Turn the text lines in the records below into a Markdown table with two columns, Row (a running row number) and Text (the line). Skip blank lines and leave the pictures out.

· · · · ·

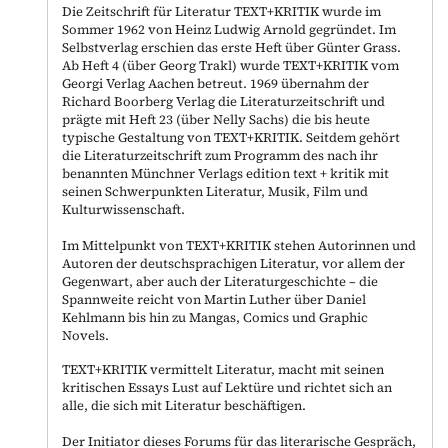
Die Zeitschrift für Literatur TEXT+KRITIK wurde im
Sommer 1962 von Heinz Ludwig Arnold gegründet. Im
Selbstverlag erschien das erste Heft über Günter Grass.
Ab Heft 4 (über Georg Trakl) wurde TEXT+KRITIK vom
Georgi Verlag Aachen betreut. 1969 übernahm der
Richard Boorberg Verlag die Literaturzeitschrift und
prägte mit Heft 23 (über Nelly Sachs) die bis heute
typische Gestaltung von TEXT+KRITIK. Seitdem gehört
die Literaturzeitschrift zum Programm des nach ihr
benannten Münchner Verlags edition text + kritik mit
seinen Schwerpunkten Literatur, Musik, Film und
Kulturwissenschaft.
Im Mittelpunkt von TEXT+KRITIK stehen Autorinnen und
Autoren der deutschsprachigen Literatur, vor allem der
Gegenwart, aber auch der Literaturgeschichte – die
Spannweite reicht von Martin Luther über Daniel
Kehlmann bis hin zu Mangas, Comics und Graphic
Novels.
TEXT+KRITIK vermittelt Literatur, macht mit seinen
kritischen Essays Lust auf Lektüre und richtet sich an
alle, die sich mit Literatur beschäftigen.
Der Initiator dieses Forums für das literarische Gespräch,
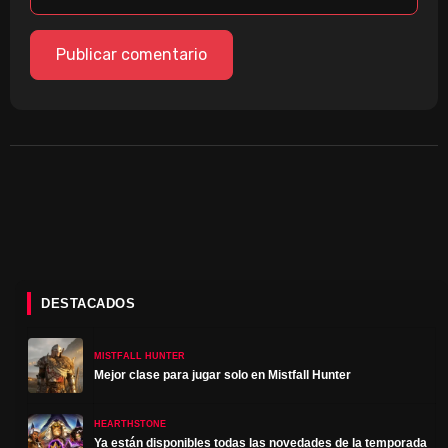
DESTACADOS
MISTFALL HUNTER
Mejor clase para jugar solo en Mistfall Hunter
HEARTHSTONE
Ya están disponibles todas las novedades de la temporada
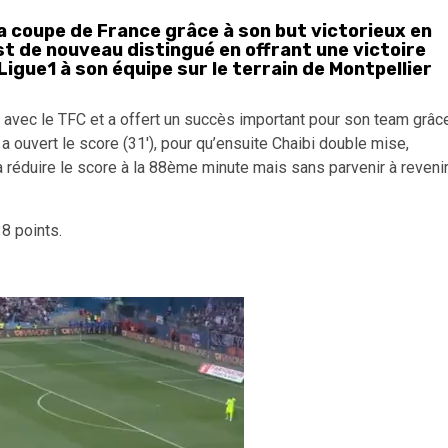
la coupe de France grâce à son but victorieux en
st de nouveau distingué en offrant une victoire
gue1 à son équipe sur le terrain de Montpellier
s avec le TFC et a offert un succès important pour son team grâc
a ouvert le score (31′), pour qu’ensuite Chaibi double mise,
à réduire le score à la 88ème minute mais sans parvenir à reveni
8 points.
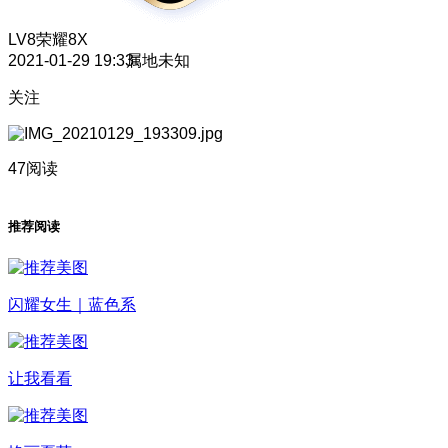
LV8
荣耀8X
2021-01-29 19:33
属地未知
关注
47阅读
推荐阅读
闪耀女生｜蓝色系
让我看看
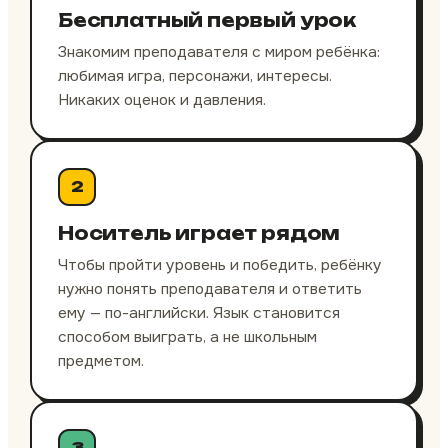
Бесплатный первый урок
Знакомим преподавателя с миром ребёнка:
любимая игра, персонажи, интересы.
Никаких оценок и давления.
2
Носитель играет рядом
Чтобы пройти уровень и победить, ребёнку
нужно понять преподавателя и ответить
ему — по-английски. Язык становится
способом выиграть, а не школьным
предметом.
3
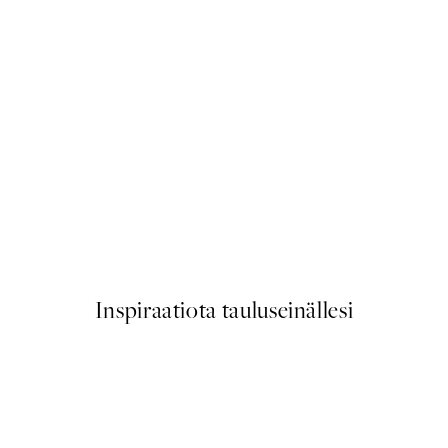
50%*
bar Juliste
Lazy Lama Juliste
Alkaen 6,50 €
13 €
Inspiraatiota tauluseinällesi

· · · · ·

Output of the exercise>
| Row | Text |
|---|---|
| 1 | Die Zeitschrift für Literatur TEXT+KRITIK wurde im |
| 2 | Sommer 1962 von Heinz Ludwig Arnold gegründet. Im |
| 3 | Selbstverlag erschien das erste Heft über Günter Grass. |
| 4 | Ab Heft 4 (über Georg Trakl) wurde TEXT+KRITIK vom |
| 5 | Georgi Verlag Aachen betreut. 1969 übernahm der |
| 6 | Richard Boorberg Verlag die Literaturzeitschrift und |
| 7 | prägte mit Heft 23 (über Nelly Sachs) die bis heute |
| 8 | typische Gestaltung von TEXT+KRITIK. Seitdem gehört |
| 9 | die Literaturzeitschrift zum Programm des nach ihr |
| 10 | benannten Münchner Verlags edition text + kritik mit |
| 11 | seinen Schwerpunkten Literatur, Musik, Film und |
| 12 | Kulturwissenschaft. |
| 13 | Im Mittelpunkt von TEXT+KRITIK stehen Autorinnen und |
| 14 | Autoren der deutschsprachigen Literatur, vor allem der |
| 15 | Gegenwart, aber auch der Literaturgeschichte – die |
| 16 | Spannweite reicht von Martin Luther über Daniel |
| 17 | Kehlmann bis hin zu Mangas, Comics und Graphic |
| 18 | Novels. |
| 19 | TEXT+KRITIK vermittelt Literatur, macht mit seinen |
| 20 | kritischen Essays Lust auf Lektüre und richtet sich an |
| 21 | alle, die sich mit Literatur beschäftigen. |
| 22 | Der Initiator dieses Forums für das literarische Gespräch, |
| 23 | DESTACADOS |
| 24 | MISTFALL HUNTER |
| 25 | Mejor clase para jugar solo en Mistfall Hunter |
| 26 | HEARTHSTONE |
| 27 | Ya están disponibles todas las novedades de la temporada |
| 28 | la coupe de France grâce à son but victorieux en |
| 29 | st de nouveau distingué en offrant une victoire |
| 30 | gue1 à son équipe sur le terrain de Montpellier |
| 31 | s avec le TFC et a offert un succès important pour son team grâc |
| 32 | a ouvert le score (31′), pour qu’ensuite Chaibi double mise, |
| 33 | à réduire le score à la 88ème minute mais sans parvenir à reveni |
| 34 | 8 points. |
| 35 | LV8 |
| 36 | 荣耀8X |
| 37 | 2021-01-29 19:33 |
| 38 | 属地未知 |
| 39 | 关注 |
| 40 | 47阅读 |
| 41 | 推荐阅读 |
| 42 | 闪耀女生｜蓝色系 |
| 43 | 让我看看 |
| 44 | Бесплатный первый урок |
| 45 | Знакомим преподавателя с миром ребёнка: |
| 46 | любимая игра, персонажи, интересы. |
| 47 | Никаких оценок и давления. |
| 48 | 2 |
| 49 | Носитель играет рядом |
| 50 | Чтобы пройти уровень и победить, ребёнку |
| 51 | нужно понять преподавателя и ответить |
| 52 | ему — по-английски. Язык становится |
| 53 | способом выиграть, а не школьным |
| 54 | предметом. |
| 55 | 3 |
| 56 | 50%* |
| 57 | bar Juliste |
| 58 | Lazy Lama Juliste |
| 59 | Alkaen 6,50 € |
| 60 | 13 € |
| 61 | Inspiraatiota tauluseinällesi |